What is required: Copy out every labeled line in the material below word for word, leaving out the pictures.

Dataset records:
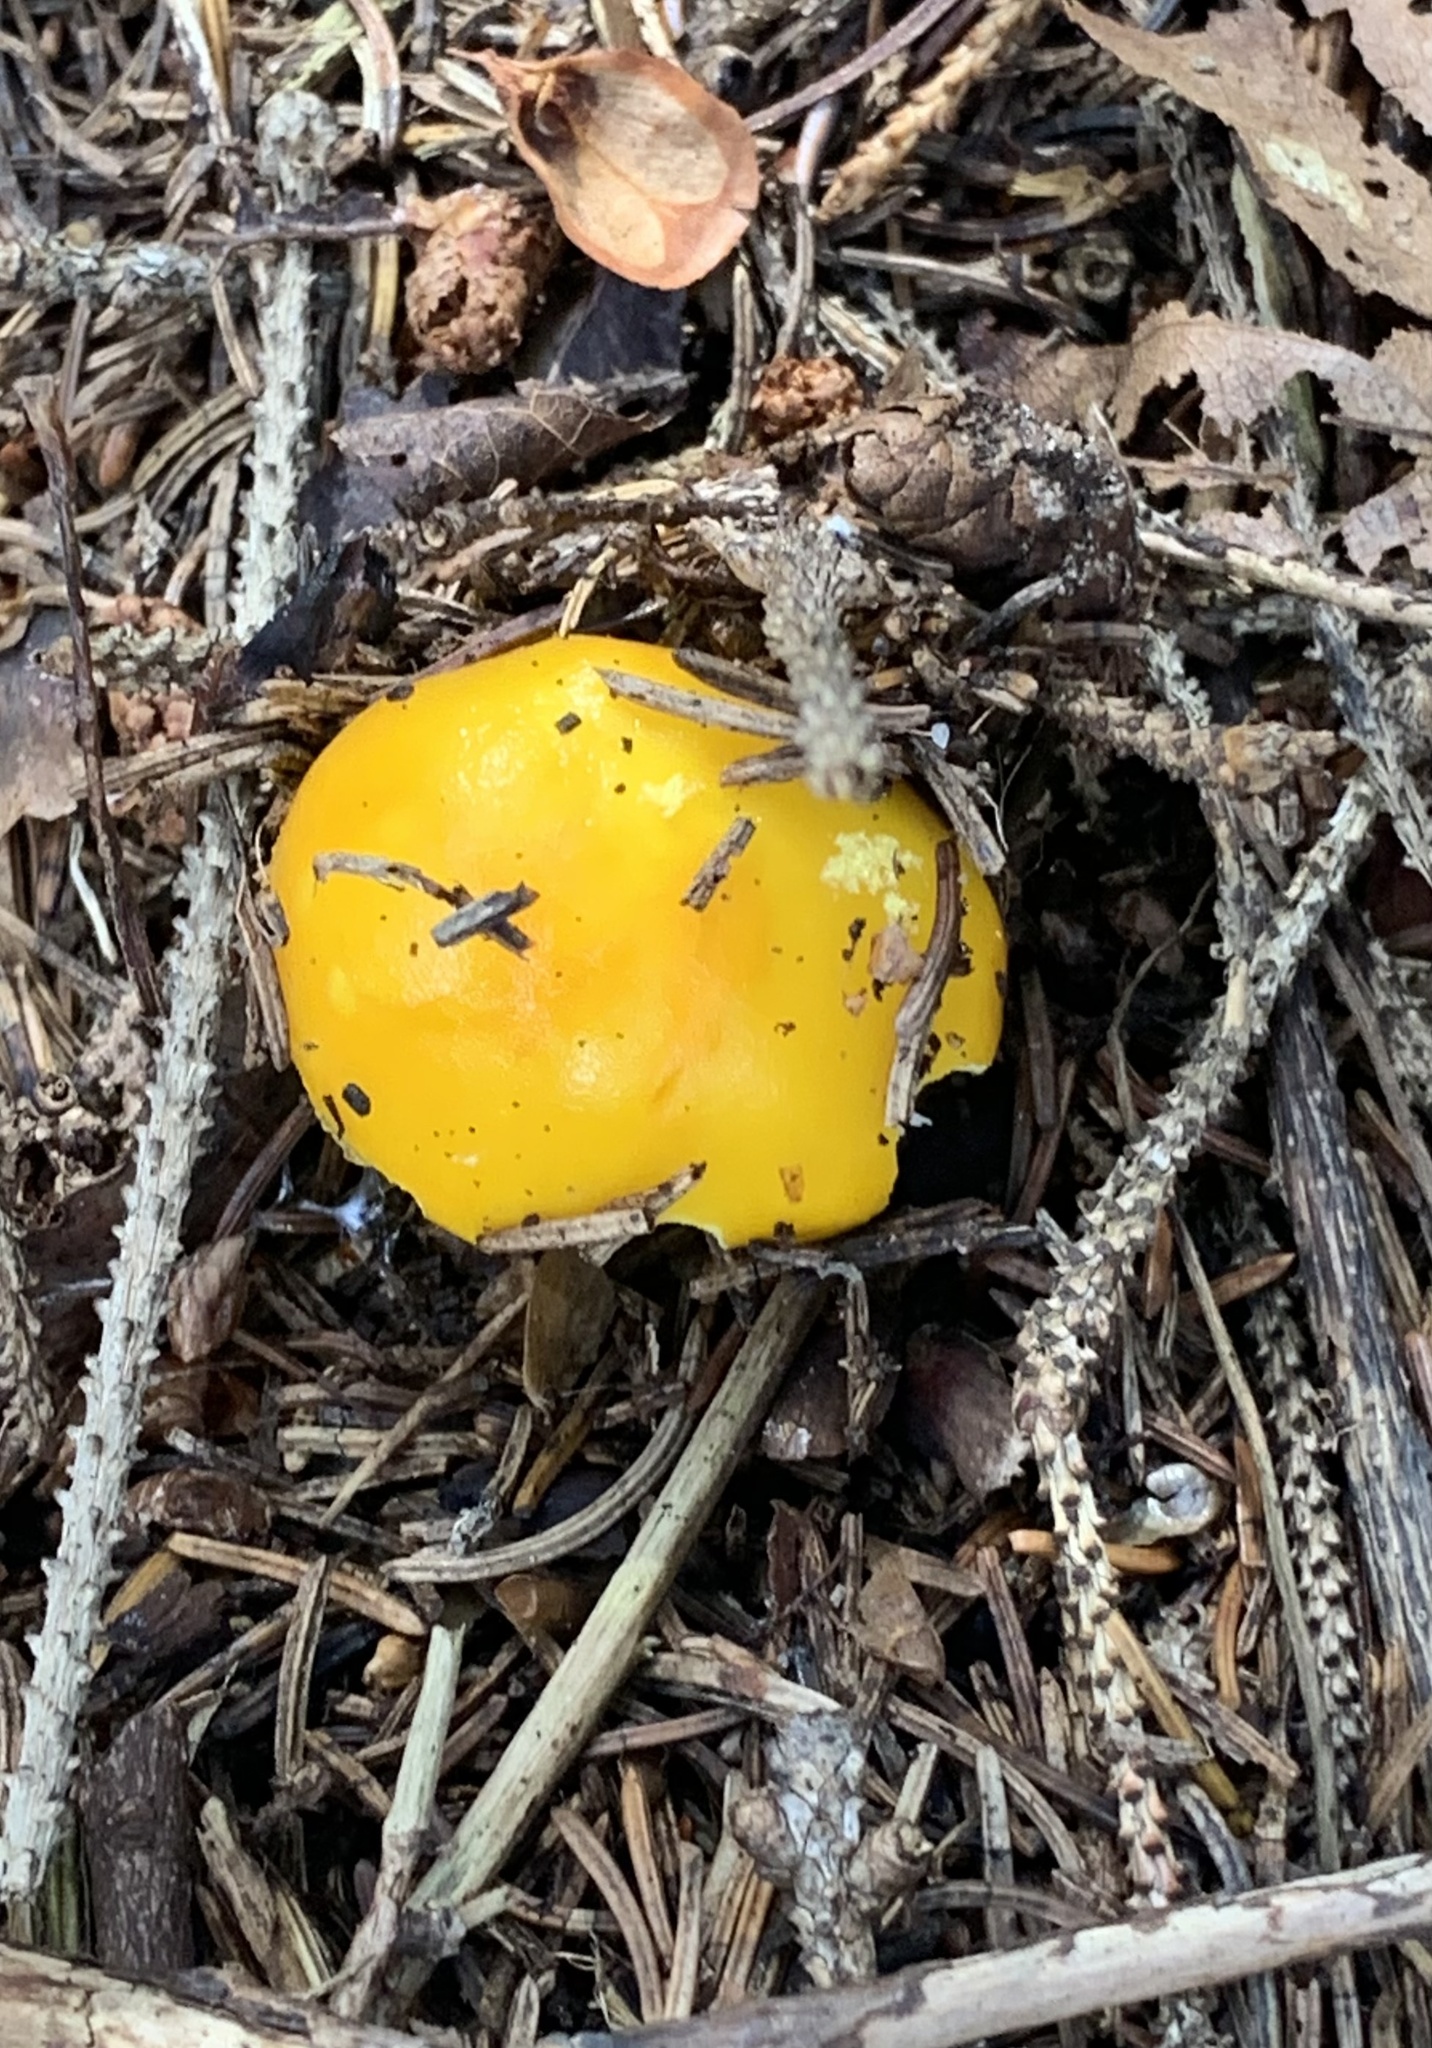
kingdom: Fungi
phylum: Basidiomycota
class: Agaricomycetes
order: Agaricales
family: Amanitaceae
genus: Amanita
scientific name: Amanita flavoconia
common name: Yellow patches
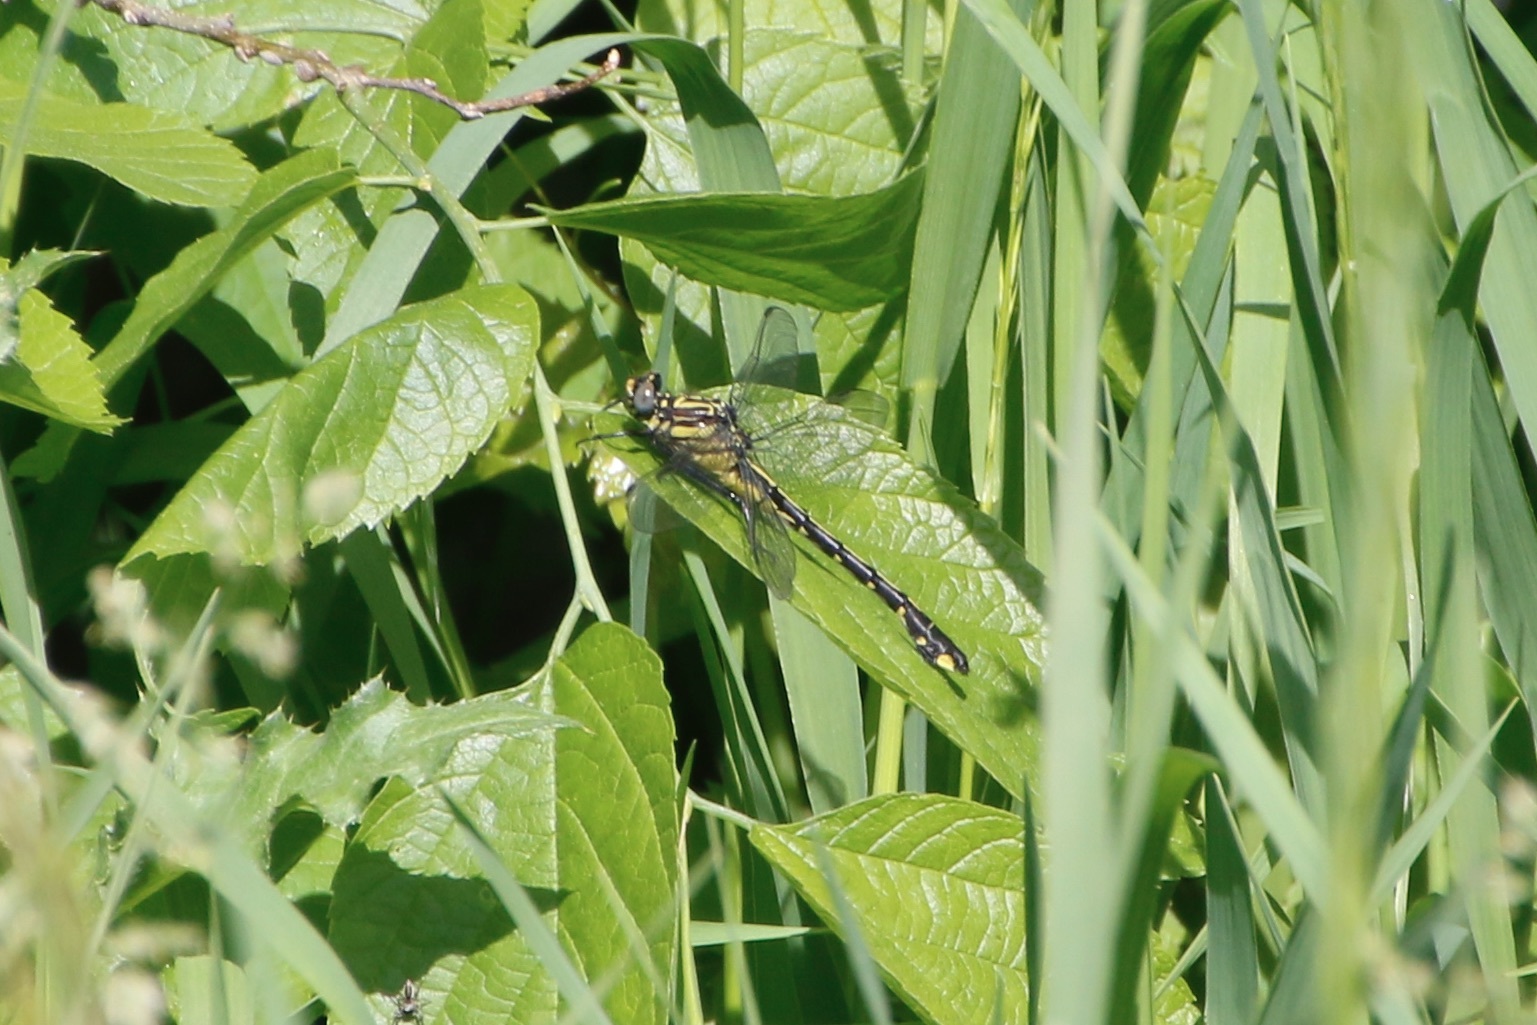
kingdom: Animalia
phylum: Arthropoda
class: Insecta
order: Odonata
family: Gomphidae
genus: Gomphurus
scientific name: Gomphurus vastus
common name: Cobra clubtail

Task solution:
kingdom: Fungi
phylum: Basidiomycota
class: Agaricomycetes
order: Agaricales
family: Amanitaceae
genus: Amanita
scientific name: Amanita flavoconia
common name: Yellow patches
kingdom: Animalia
phylum: Arthropoda
class: Insecta
order: Odonata
family: Gomphidae
genus: Gomphurus
scientific name: Gomphurus vastus
common name: Cobra clubtail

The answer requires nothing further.